Make sure to replace 'datasets/bittensor.txt' with the path to your dataset file.

Happy fine-tuning!


Inference

To perform inference using the fine-tuned Llama-2 model, follow these steps:

  1. Ensure you've successfully fine-tuned Llama-2 as explained in the Fine-tuning Llama-2 section.

  2. After training, you can run inference directly in the main.py script.

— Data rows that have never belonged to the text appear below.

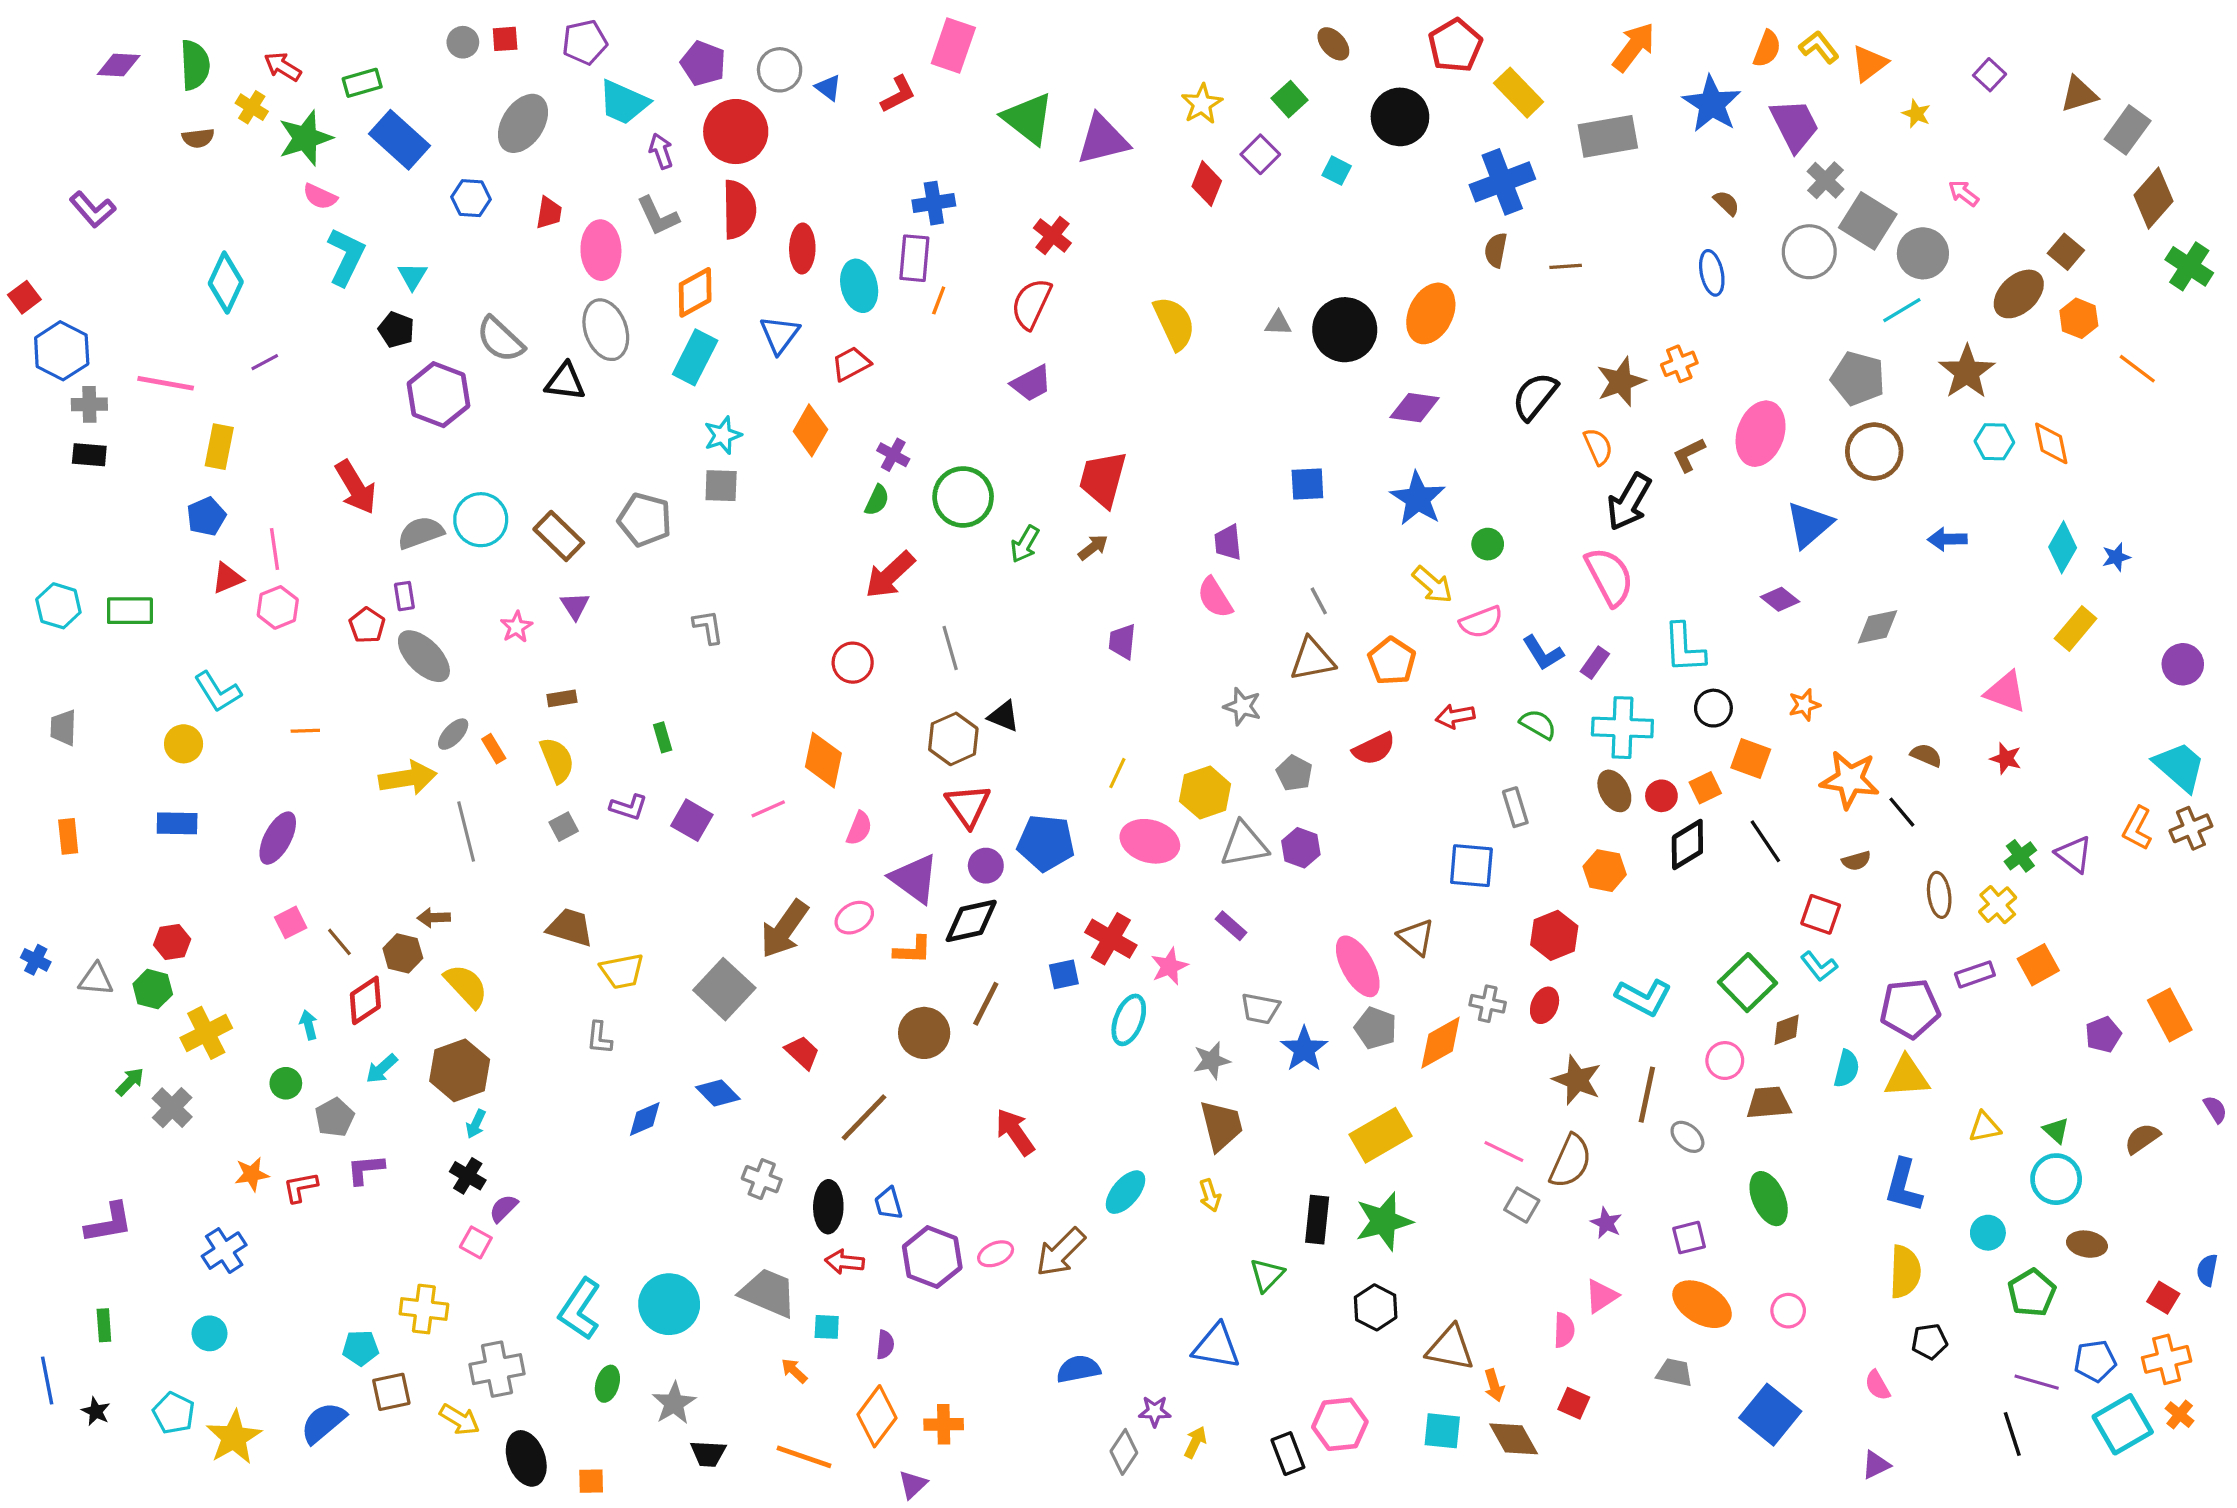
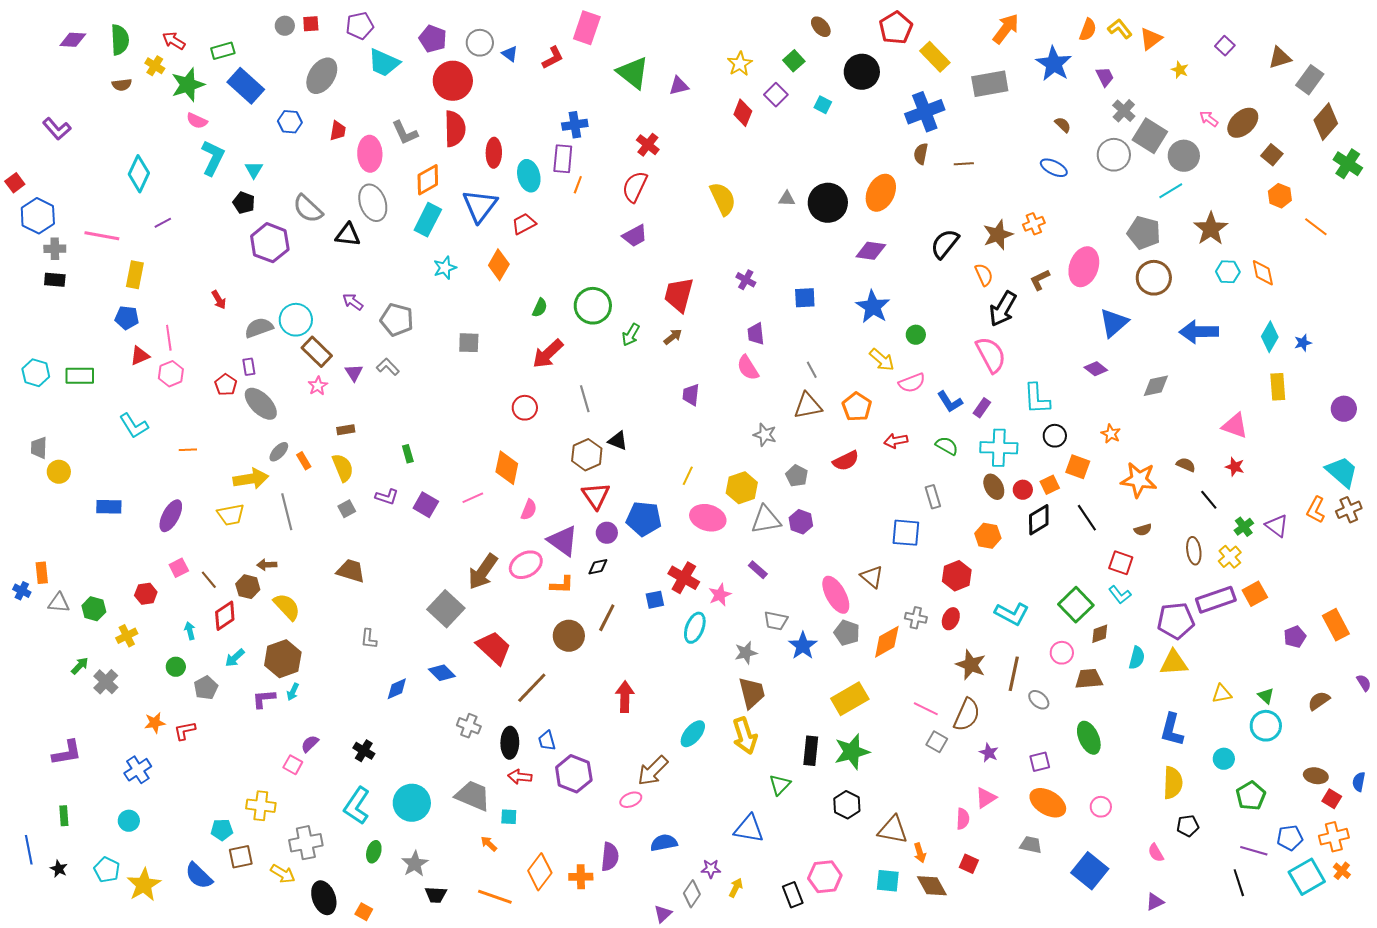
purple trapezoid: (1795, 125) -> (1105, 77), size x0.6
purple triangle: (1103, 140) -> (679, 86), size x0.6
purple arrow: (661, 151) -> (353, 302), moved, turned -35
blue ellipse: (1712, 273) -> (1054, 168), turned -52
brown ellipse: (2019, 294) -> (1243, 123), moved
blue triangle: (780, 335) -> (480, 206), size x1.4
purple cross: (893, 455) -> (746, 280), moved
gray square: (721, 486) -> (469, 343), moved
red arrow: (356, 487) -> (219, 300), size x0.6
blue pentagon: (206, 516) -> (127, 318), turned 30
brown rectangle: (559, 536) -> (317, 352), moved
blue arrow: (1947, 539) -> (1199, 332), size x1.6
gray L-shape: (708, 627) -> (388, 367), moved, turned -35
yellow rectangle: (2076, 629) -> (1278, 387), turned -44
orange star: (1804, 705) -> (1111, 434), turned -30
yellow circle: (184, 744) -> (59, 472), moved
black line: (1902, 812) -> (1209, 500), moved
orange rectangle: (68, 836) -> (42, 573), moved
pink ellipse: (854, 918) -> (526, 565), size x1.4
black diamond: (971, 921) -> (598, 567), size x0.6
red hexagon: (172, 942) -> (146, 594), moved
yellow trapezoid: (622, 971) -> (231, 515), moved
purple rectangle: (1975, 974) -> (1216, 600), size x1.6
yellow cross: (206, 1033) -> (127, 636), size x0.7
red trapezoid: (802, 1052) -> (494, 648), size x1.6
red arrow: (1015, 1132) -> (625, 697), turned 36
purple L-shape: (365, 1169) -> (264, 699), moved
black cross: (468, 1176) -> (364, 751), moved
yellow arrow: (1210, 1195) -> (745, 736), size x1.8
brown ellipse: (2087, 1244) -> (1316, 776), moved
pink ellipse: (996, 1254) -> (631, 800), moved
purple semicircle: (885, 1345) -> (610, 857), moved, size x1.6
blue semicircle: (323, 1423) -> (199, 876), turned -96
orange square: (591, 1481) -> (364, 912), turned 30
purple triangle: (913, 1484) -> (663, 914), moved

The fine-tuned model will be used for generating text based on prompts.

Example Inference

You can modify the prompt in the main.py file to test the model:

prompt = "What is bittensor?"
result = pipe(f"<s>[INST] {prompt} [/INST]")
print(result[0]['generated_text'])

This will output the generated text based on the prompt provided.


Additional Notes

  • Ensure you have all necessary dependencies installed as listed in requirements.txt.
  • Adjust the training parameters in the TrainingArguments section of main.py as needed to fit your requirements.

Summary of Changes

  • The command to run the fine-tuning process is simplified to just python main.py.
  • The data ingestion section is updated to reflect how to load a dataset using the datasets library.
  • Inference instructions are included to show how to modify prompts for testing the model.
  • Additional notes encourage users to check dependencies and adjust training parameters.